Individuelle Therapien sind nötig

Entsprechend individuell muss die Therapie ausfallen. Je länger die Internetabhängigkeit unbehandelt bleibt, desto schwieriger werde die Therapie, schreibt Bert te Wildt und bietet einen Überblick über Beratungsstellen, stationäre und ambulante Behandlungsmöglichkeiten. Wie bei anderen Süchten gibt es die Gefahr der Suchtverschiebung und von Rückfällen. In der Therapie geht es darum, die Computerzeiten zu begrenzen, in vielen Fällen ist eine zeitweise totale Abstinenz nötig, die zu heftigen Entzugserscheinungen führen kann. Gleichzeitig gilt es, den Jugendlichen alternative Tätigkeiten zu erschließen sowie ihr Selbstvertrauen zu stärken, damit sie sich auf die reale Welt einlassen können. Körpertherapeutische Ansätze können ebenfalls helfen, überhaupt Sport jeder Art, damit sich die Jugendlichen überhaupt wieder spüren.

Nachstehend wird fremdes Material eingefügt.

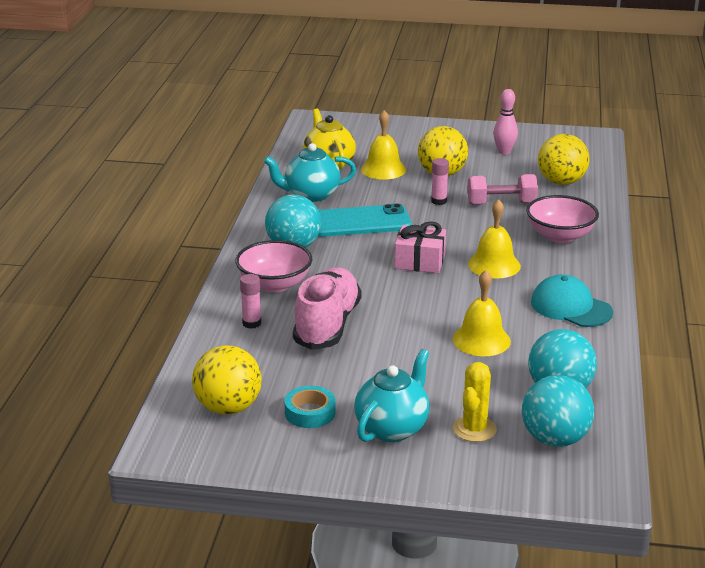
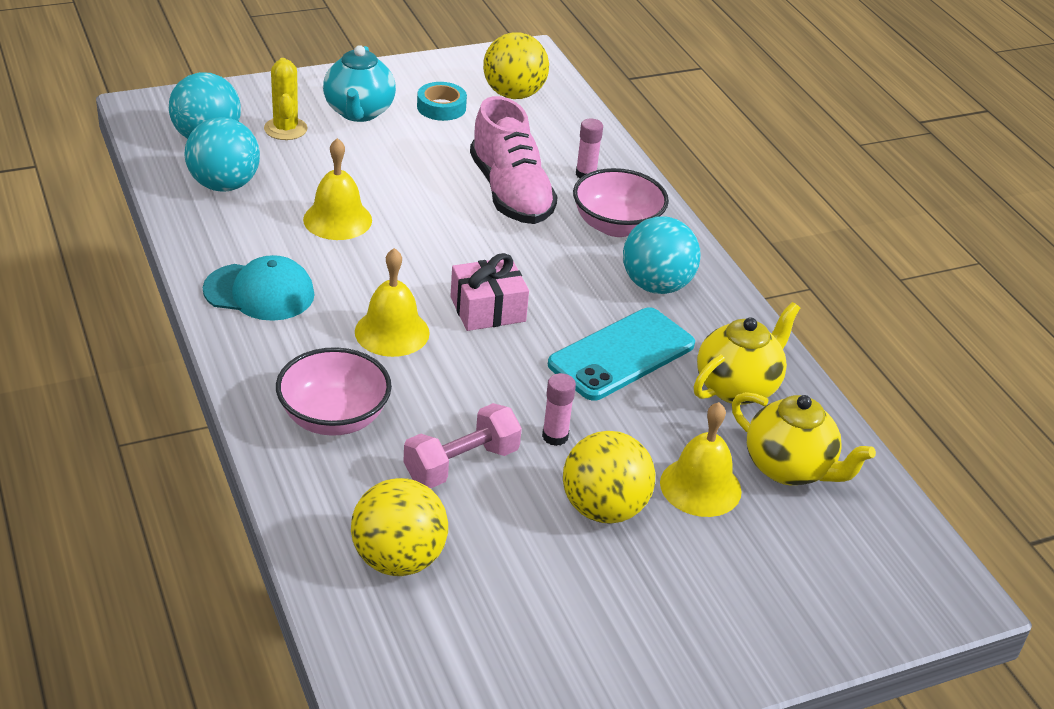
camera: 145 degrees right, 10 degrees up
turquoise teapot [264,143,356,202] -> yellow teapot [694,302,800,405]
pink bowling pin [493,89,518,155] -> none

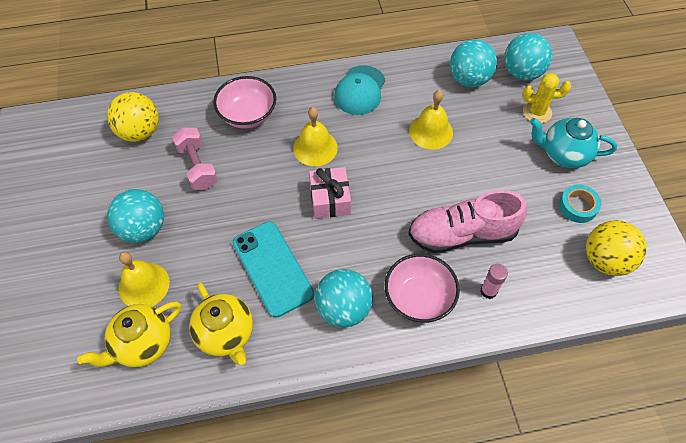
camera: 105 degrees right, 20 degrees up
pink glue stick [542,373,576,446] -> none
yellow ball [563,431,655,524] -> turquoise ball [107,189,164,243]

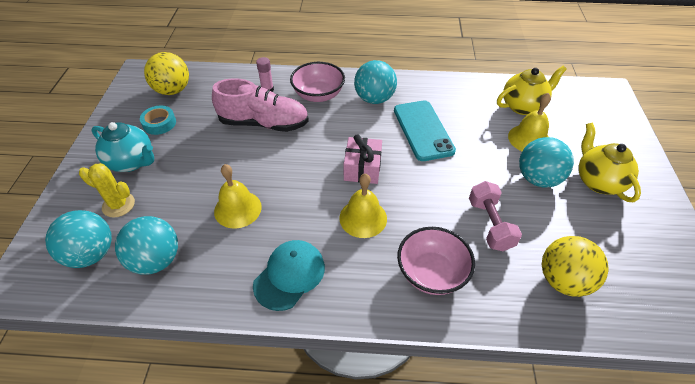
camera: 165 degrees left, 10 degrees down
yellow teapot [189,282,253,365] -> yellow teapot moved to [578,123,641,202]

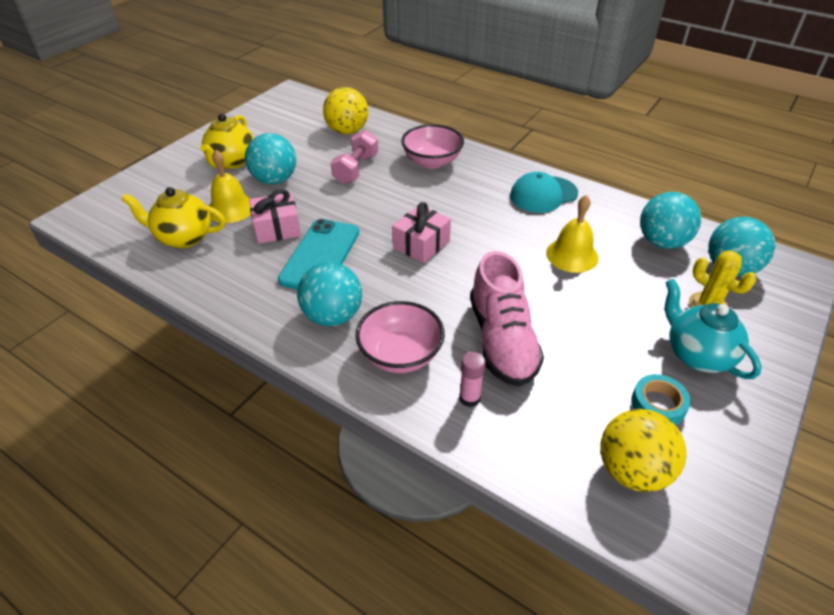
camera: 150 degrees left, 5 degrees down
pink shoe [212,78,309,132] -> pink shoe turned 135 degrees counterclockwise [470,251,544,387]
yellow bell [339,174,387,238] -> none
none -> pink gift [249,189,301,244]

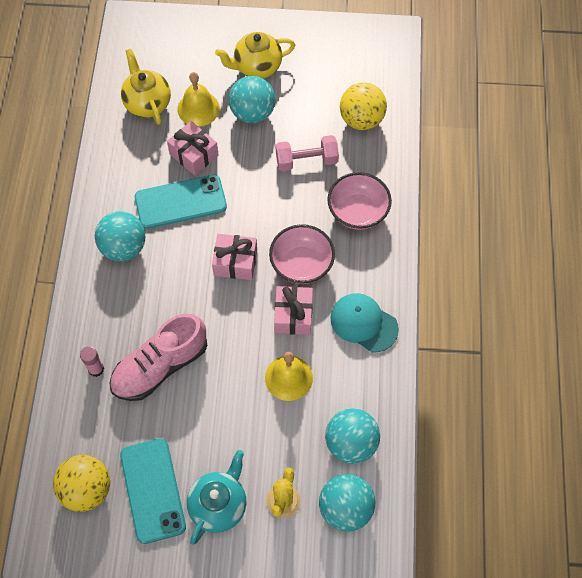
camera: 60 degrees right, 20 degrees up
pink bowl [355,301,445,373] -> pink bowl moved to [269,224,335,284]
turquoise tape [631,374,691,425] -> turquoise phone [120,438,186,544]
none -> pink gift [274,286,313,335]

Bedauerlich allerdings für ungeduldige Eltern: Drill Camps wie in China gibt es hierzulande nicht – und drei Monate reichen zur Heilung der Sucht nicht aus.

- Bert te Wildt: Digital Junkies: Internetabhängigkeit und ihre Folgen für uns und unsere Kinder. 384 Seiten, Droemer Knaur Verlag, 2015, 19,90 Euro. Bert te Wildt spricht am 30. September in der Urania.